Download SSURGO Data
downloadSSURGO()
will download the official SSURGO
dataset for the specified areasymbol
and return the path to
the ZIP archive.
library(soilDB)
gpkg_dir <- tempdir()
AREASYMBOLS <- c("KS129", "KS187")
ssurgo_zip <- downloadSSURGO(
areasymbol = AREASYMBOLS,
destdir = gpkg_dir
)
We specify destdir
as the destination directory to
download ZIP files by areasymbol from Web Soil Survey. If unspecified
exdir
is the same as destdir
and is the
directory the ZIP files get extracted to.
Create a Local SSURGO Database
The createSSURGO()
function uses the sf
and
RSQLite
packages internally to build a SQLite database. The
suggested SQLite-based format to use is GeoPackage (".gpkg"
file).
# Create a local GeoPackage from the downloaded ZIP
gpkg_path <- file.path(gpkg_dir, "ssurgo.gpkg")
createSSURGO(
gpkg_path,
exdir = gpkg_dir
)
Here we pass exdir
so createSSURGO()
knows
where to look for the data that downloadSSURGO()
extracted
from ZIP files.
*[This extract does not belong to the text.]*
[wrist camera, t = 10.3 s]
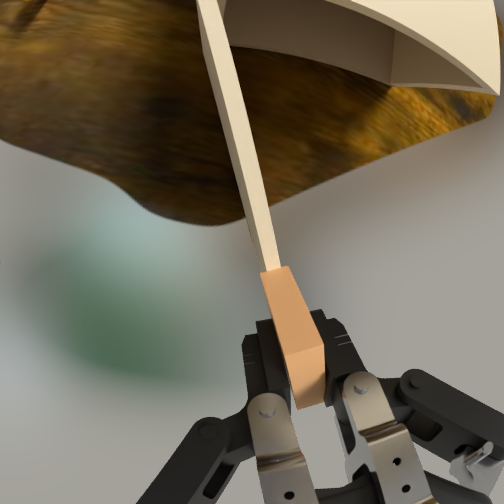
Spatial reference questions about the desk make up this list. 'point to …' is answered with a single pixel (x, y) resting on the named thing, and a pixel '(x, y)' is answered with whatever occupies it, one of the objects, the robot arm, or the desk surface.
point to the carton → (378, 38)
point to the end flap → (262, 219)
If we supply con
argument instaed of
filename
we can connect to arbitrary DBIConnection objects,
which could include other SQLite connection types, DuckDB,
PostgresSQL.
The resulting .gpkg
file is a spatially enabled SQLite
database that can be used in GIS software or queried directly in R.
Load and Explore the Database
Once the GeoPackage is created, you can connect to it using
DBI
and explore its contents. The database follows the
SSURGO schema, which includes tables like mapunit
,
component
, chorizon
, and spatial layers such
as the spatial map unit polygon layer, mupolygon
.
library(DBI)
library(RSQLite)
# Connect to the GeoPackage
con <- dbConnect(SQLite(), gpkg_path)
# List available tables
dbListTables(con)
## [1] "chaashto" "chconsistence"
## [3] "chdesgnsuffix" "chfrags"
## [5] "chorizon" "chpores"
## [7] "chstruct" "chstructgrp"
## [9] "chtexture" "chtexturegrp"
## [11] "chtexturemod" "chunified"
## [13] "cocropyld" "codiagfeatures"
## [15] "coecoclass" "coeplants"
## [17] "coerosionacc" "cogeomordesc"
## [19] "cohydriccriteria" "cointerp"
## [21] "comonth" "component"
## [23] "copm" "copmgrp"
## [25] "copwindbreak" "corestrictions"
## [27] "cosoilmoist" "cosurffrags"
## [29] "cosurfmorphgc" "cosurfmorphhpp"
## [31] "cosurfmorphmr" "cosurfmorphss"
## [33] "cotaxfmmin" "cotaxmoistcl"
## [35] "cotext" "cotreestomng"
## [37] "cotxfmother" "distinterpmd"
## [39] "distlegendmd" "distmd"
## [41] "featdesc" "featline"
## [43] "featpoint" "gpkg_contents"
## [45] "gpkg_extensions" "gpkg_geometry_columns"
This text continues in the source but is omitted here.